Beneath this instruction is a listing. Transcribe from it only the stretch from the line with "right front paw: (305, 365)" through the line with "right elbow: (268, 267)", both end lines included, exactly as written.

• _Material for this exercise_
=== Section Start ===

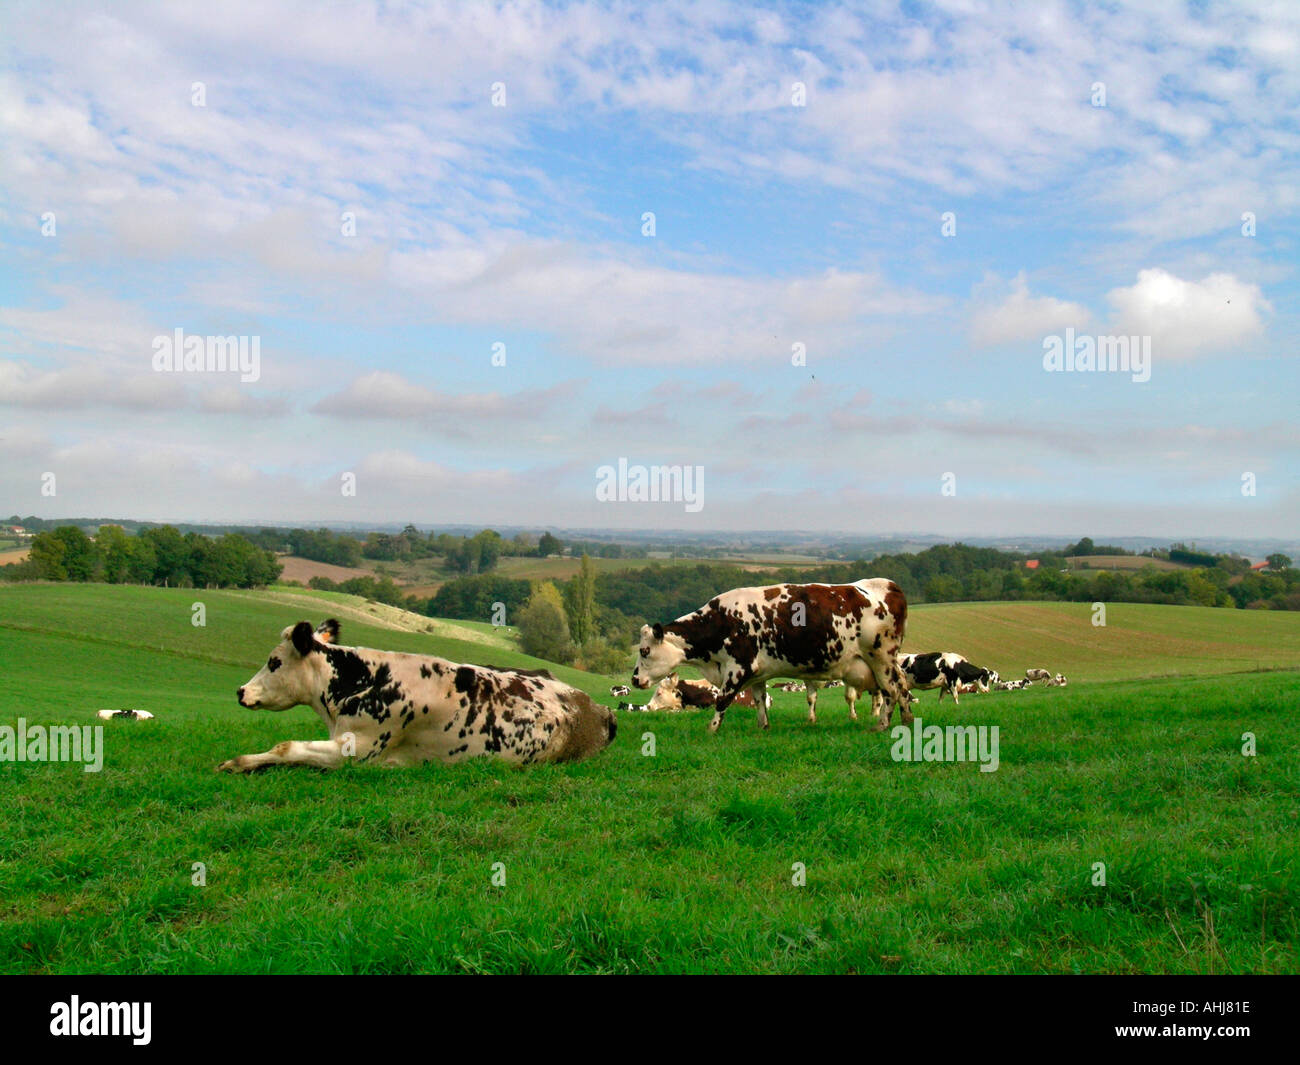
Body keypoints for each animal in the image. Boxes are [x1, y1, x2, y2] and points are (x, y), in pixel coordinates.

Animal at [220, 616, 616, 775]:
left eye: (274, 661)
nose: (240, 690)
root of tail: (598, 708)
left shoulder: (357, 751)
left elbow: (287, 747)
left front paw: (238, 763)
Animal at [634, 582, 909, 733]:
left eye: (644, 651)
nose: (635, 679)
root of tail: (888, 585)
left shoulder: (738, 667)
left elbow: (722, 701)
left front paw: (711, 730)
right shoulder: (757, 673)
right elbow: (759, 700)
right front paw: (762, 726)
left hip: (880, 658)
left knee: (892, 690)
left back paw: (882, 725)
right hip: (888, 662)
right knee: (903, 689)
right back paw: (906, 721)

=== Section End ===
=== Section Start ===

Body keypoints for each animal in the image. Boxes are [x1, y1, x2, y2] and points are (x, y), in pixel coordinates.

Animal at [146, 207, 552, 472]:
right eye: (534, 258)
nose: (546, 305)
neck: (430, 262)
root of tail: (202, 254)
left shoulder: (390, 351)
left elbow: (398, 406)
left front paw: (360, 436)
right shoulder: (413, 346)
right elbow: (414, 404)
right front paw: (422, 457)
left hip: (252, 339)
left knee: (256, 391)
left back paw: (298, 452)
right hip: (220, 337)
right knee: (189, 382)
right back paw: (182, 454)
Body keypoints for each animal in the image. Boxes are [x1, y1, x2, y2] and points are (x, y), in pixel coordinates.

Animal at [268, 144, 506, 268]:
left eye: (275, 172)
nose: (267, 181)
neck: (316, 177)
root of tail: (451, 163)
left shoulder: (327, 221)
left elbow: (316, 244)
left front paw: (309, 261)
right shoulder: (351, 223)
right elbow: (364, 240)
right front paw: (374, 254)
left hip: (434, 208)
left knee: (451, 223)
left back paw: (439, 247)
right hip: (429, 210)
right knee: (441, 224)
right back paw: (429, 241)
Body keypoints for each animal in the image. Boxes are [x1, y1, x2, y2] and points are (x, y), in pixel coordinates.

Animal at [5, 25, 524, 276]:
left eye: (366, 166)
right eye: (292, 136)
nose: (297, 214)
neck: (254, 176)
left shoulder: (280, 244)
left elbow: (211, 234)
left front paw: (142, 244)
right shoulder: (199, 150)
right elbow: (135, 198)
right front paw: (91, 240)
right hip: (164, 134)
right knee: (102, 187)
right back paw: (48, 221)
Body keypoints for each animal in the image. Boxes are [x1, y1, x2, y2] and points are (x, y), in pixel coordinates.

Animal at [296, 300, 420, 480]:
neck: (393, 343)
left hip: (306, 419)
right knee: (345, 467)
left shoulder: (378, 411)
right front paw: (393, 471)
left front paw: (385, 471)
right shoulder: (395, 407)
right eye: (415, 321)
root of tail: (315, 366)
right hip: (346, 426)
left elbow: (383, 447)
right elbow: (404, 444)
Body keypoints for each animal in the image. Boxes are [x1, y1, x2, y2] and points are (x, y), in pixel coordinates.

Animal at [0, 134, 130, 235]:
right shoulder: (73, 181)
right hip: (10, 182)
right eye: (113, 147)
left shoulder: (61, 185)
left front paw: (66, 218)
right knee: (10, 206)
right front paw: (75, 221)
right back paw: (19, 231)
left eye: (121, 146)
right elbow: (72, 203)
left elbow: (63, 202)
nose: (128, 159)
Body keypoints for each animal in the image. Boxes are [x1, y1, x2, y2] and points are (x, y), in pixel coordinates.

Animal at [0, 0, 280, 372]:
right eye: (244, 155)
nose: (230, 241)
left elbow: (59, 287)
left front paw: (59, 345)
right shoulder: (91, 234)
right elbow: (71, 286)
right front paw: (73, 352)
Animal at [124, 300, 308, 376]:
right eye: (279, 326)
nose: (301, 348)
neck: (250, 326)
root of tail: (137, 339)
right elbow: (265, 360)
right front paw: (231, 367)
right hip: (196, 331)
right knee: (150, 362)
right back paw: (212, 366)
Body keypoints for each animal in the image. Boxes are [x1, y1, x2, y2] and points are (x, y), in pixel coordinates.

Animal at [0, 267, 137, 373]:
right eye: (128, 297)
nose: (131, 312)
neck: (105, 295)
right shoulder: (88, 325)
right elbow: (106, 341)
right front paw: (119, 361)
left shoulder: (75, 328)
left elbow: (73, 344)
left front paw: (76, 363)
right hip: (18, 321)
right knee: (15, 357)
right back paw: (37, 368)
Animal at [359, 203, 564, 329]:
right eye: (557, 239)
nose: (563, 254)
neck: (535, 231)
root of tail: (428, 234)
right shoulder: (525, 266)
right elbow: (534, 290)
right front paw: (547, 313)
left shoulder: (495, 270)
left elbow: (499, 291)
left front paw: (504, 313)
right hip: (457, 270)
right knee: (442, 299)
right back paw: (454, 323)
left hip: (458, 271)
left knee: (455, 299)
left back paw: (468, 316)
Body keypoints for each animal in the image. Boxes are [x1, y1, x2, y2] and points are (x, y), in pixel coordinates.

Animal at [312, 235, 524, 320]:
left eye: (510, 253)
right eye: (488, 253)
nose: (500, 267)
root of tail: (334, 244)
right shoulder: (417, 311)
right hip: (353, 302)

=== Section End ===
=== Section Start ===

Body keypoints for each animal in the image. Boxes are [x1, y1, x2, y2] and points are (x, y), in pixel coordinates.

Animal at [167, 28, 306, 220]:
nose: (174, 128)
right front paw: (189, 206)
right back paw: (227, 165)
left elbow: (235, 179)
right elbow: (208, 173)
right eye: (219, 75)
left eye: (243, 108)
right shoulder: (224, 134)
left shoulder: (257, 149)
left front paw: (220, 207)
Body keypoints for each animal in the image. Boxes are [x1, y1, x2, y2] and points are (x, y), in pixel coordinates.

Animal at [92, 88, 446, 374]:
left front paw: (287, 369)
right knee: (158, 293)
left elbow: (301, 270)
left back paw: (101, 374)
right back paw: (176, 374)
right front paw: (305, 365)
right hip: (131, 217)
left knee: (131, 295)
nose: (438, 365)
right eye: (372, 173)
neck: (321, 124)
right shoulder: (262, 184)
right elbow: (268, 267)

=== Section End ===

• _Solution to this problem_
right front paw: (305, 365)
right hip: (131, 217)
left knee: (131, 295)
nose: (438, 365)
right eye: (372, 173)
neck: (321, 124)
right shoulder: (262, 184)
right elbow: (268, 267)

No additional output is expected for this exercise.